# DESCRIPTION OF THE TASK:
Write out the text of every item below exactly, leaving out the pictures.

# MATERIAL FOR THIS TASK:
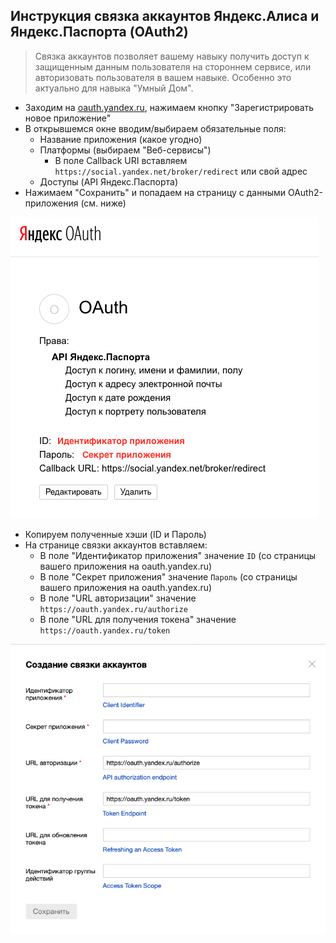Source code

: 
Инструкция связка аккаунтов Яндекс.Алиса и Яндекс.Паспорта (OAuth2)
--------

> Связка аккаунтов позволяет вашему навыку получить доступ к защищенным данным пользователя на стороннем сервисе, или авторизовать пользователя в вашем навыке. Особенно это актуально для навыка "Умный Дом".


* Заходим на [oauth.yandex.ru](https://oauth.yandex.ru/), нажимаем кнопку "Зарегистрировать новое приложение"
* В открывшемся окне вводим/выбираем обязательные поля:
    * Название приложения (какое угодно)
    * Платформы (выбираем "Веб-сервисы")
        * В поле Callback URI вставляем `https://social.yandex.net/broker/redirect` или свой адрес
    * Доступы (API Яндекс.Паспорта)
* Нажимаем "Сохранить" и попадаем на страницу с данными OAuth2-приложения (см. ниже)

![oauth_settings](yandex-passport_oauth_settings.png)

* Копируем полученные хэши (ID и Пароль)
* На странице связки аккаунтов вставляем:
    * В поле "Идентификатор приложения" значение `ID` (со страницы вашего приложения на oauth.yandex.ru)
    * В поле "Секрет приложения" значение `Пароль` (со страницы вашего приложения на oauth.yandex.ru)
    * В поле "URL авторизации" значение `https://oauth.yandex.ru/authorize`
    * В поле "URL для получения токена" значение `https://oauth.yandex.ru/token`
    
![dialog_settings](yandex-dialog_assoc_account.png)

# ANSWER:
Source code

: 
Инструкция связка аккаунтов Яндекс.Алиса и Яндекс.Паспорта (OAuth2)
--------

> Связка аккаунтов позволяет вашему навыку получить доступ к защищенным данным пользователя на стороннем сервисе, или авторизовать пользователя в вашем навыке. Особенно это актуально для навыка "Умный Дом".


* Заходим на [oauth.yandex.ru](https://oauth.yandex.ru/), нажимаем кнопку "Зарегистрировать новое приложение"
* В открывшемся окне вводим/выбираем обязательные поля:
    * Название приложения (какое угодно)
    * Платформы (выбираем "Веб-сервисы")
        * В поле Callback URI вставляем `https://social.yandex.net/broker/redirect` или свой адрес
    * Доступы (API Яндекс.Паспорта)
* Нажимаем "Сохранить" и попадаем на страницу с данными OAuth2-приложения (см. ниже)

![oauth_settings](yandex-passport_oauth_settings.png)

* Копируем полученные хэши (ID и Пароль)
* На странице связки аккаунтов вставляем:
    * В поле "Идентификатор приложения" значение `ID` (со страницы вашего приложения на oauth.yandex.ru)
    * В поле "Секрет приложения" значение `Пароль` (со страницы вашего приложения на oauth.yandex.ru)
    * В поле "URL авторизации" значение `https://oauth.yandex.ru/authorize`
    * В поле "URL для получения токена" значение `https://oauth.yandex.ru/token`
    
![dialog_settings](yandex-dialog_assoc_account.png)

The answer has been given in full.